Exercise inputs: Begin

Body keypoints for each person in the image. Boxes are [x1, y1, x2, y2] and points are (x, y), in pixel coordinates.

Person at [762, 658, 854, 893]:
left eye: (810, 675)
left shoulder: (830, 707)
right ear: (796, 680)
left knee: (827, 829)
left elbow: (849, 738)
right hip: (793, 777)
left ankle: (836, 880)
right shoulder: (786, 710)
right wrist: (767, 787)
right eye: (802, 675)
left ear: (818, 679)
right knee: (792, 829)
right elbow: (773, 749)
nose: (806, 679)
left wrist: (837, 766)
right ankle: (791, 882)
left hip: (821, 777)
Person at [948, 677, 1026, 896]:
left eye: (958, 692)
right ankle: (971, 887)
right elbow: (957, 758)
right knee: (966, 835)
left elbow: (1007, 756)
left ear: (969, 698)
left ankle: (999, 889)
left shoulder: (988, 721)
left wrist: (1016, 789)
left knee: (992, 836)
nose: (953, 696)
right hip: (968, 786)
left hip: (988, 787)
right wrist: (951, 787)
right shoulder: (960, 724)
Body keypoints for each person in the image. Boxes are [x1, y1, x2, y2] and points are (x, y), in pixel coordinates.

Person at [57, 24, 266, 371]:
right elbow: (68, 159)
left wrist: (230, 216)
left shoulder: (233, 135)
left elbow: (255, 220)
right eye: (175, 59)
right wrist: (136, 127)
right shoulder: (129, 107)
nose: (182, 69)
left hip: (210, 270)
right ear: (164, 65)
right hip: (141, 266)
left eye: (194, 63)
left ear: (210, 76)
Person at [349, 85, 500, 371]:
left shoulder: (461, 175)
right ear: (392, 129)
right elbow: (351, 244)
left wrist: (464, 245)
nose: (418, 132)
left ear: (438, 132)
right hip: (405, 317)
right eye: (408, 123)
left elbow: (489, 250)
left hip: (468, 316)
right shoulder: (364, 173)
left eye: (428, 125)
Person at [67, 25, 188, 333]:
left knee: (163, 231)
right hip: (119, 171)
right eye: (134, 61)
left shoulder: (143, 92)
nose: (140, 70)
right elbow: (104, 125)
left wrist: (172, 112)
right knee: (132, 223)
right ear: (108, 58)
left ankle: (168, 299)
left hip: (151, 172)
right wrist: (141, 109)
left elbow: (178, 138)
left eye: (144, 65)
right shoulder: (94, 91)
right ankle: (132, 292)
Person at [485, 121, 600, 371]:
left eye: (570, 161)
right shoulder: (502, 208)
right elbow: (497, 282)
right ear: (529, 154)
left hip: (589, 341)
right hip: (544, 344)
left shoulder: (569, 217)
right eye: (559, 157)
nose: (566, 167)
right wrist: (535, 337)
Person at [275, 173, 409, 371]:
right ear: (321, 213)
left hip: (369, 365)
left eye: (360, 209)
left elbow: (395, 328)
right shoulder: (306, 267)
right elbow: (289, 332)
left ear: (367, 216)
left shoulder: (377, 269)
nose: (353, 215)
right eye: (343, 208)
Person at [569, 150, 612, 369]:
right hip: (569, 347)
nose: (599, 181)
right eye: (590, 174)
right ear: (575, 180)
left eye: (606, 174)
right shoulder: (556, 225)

Exercise inputs: End

Exercise goal: Return all the data exactly as given.

Answer for this exercise:
Body keypoints for each person in the image. Boxes are [x1, y1, x2, y2] and points are (x, y), in pixel coordinates.

Person at [762, 658, 854, 893]:
left eye: (810, 675)
left shoulder: (830, 707)
right ear: (796, 680)
left knee: (827, 829)
left elbow: (849, 738)
right hip: (793, 777)
left ankle: (836, 880)
right shoulder: (786, 710)
right wrist: (767, 787)
right eye: (802, 675)
left ear: (818, 679)
right knee: (792, 829)
right elbow: (773, 749)
nose: (806, 679)
left wrist: (837, 766)
right ankle: (791, 882)
left hip: (821, 777)
Person at [948, 677, 1026, 896]:
left eye: (958, 692)
right ankle: (971, 887)
right elbow: (957, 758)
right knee: (966, 835)
left elbow: (1007, 756)
left ear: (969, 698)
left ankle: (999, 889)
left shoulder: (988, 721)
left wrist: (1016, 789)
left knee: (992, 836)
nose: (953, 696)
right hip: (968, 786)
left hip: (988, 787)
right wrist: (951, 787)
right shoulder: (960, 724)
Body keypoints for each person in the image. Boxes are [x1, y1, x2, y2] and points are (x, y), in pixel coordinates.

Person at [57, 24, 266, 371]:
right elbow: (68, 159)
left wrist: (230, 216)
left shoulder: (233, 135)
left elbow: (255, 220)
right eye: (175, 59)
right wrist: (136, 127)
right shoulder: (129, 107)
nose: (182, 69)
left hip: (210, 270)
right ear: (164, 65)
right hip: (141, 266)
left eye: (194, 63)
left ear: (210, 76)
Person at [349, 85, 500, 371]:
left shoulder: (461, 175)
right ear: (392, 129)
right elbow: (351, 244)
left wrist: (464, 245)
nose: (418, 132)
left ear: (438, 132)
right hip: (405, 317)
right eye: (408, 123)
left elbow: (489, 250)
left hip: (468, 316)
right shoulder: (364, 173)
left eye: (428, 125)
Person at [67, 25, 188, 333]:
left knee: (163, 231)
right hip: (119, 171)
right eye: (134, 61)
left shoulder: (143, 92)
nose: (140, 70)
right elbow: (104, 125)
left wrist: (172, 112)
right knee: (132, 223)
right ear: (108, 58)
left ankle: (168, 299)
left hip: (151, 172)
right wrist: (141, 109)
left elbow: (178, 138)
left eye: (144, 65)
right shoulder: (94, 91)
right ankle: (132, 292)
Person at [485, 121, 600, 371]:
left eye: (570, 161)
right shoulder: (502, 208)
right elbow: (497, 282)
right ear: (529, 154)
left hip: (589, 341)
right hip: (544, 344)
left shoulder: (569, 217)
right eye: (559, 157)
nose: (566, 167)
right wrist: (535, 337)
Person at [275, 173, 409, 371]:
right ear: (321, 213)
left hip: (369, 365)
left eye: (360, 209)
left elbow: (395, 328)
right shoulder: (306, 267)
right elbow: (289, 332)
left ear: (367, 216)
left shoulder: (377, 269)
nose: (353, 215)
right eye: (343, 208)
Person at [569, 150, 612, 369]:
right hip: (569, 347)
nose: (599, 181)
right eye: (590, 174)
right ear: (575, 180)
left eye: (606, 174)
right shoulder: (556, 225)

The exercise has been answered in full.